### What you have to do
Set down the line that contains "Which 3D bounding" and every line after it to the end of the entries, exactly as they stand and nothing more.

### Listed records
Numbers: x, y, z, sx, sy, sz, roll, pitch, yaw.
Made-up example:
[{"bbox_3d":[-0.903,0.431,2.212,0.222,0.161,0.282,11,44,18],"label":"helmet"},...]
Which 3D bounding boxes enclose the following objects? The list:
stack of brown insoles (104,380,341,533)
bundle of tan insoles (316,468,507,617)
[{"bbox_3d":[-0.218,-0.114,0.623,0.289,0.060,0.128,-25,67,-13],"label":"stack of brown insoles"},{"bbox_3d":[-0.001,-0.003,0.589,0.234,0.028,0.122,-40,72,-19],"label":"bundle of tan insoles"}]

### Problem solution
Which 3D bounding boxes enclose the following objects? The list:
stack of brown insoles (104,380,341,533)
bundle of tan insoles (316,468,507,617)
[{"bbox_3d":[-0.218,-0.114,0.623,0.289,0.060,0.128,-25,67,-13],"label":"stack of brown insoles"},{"bbox_3d":[-0.001,-0.003,0.589,0.234,0.028,0.122,-40,72,-19],"label":"bundle of tan insoles"}]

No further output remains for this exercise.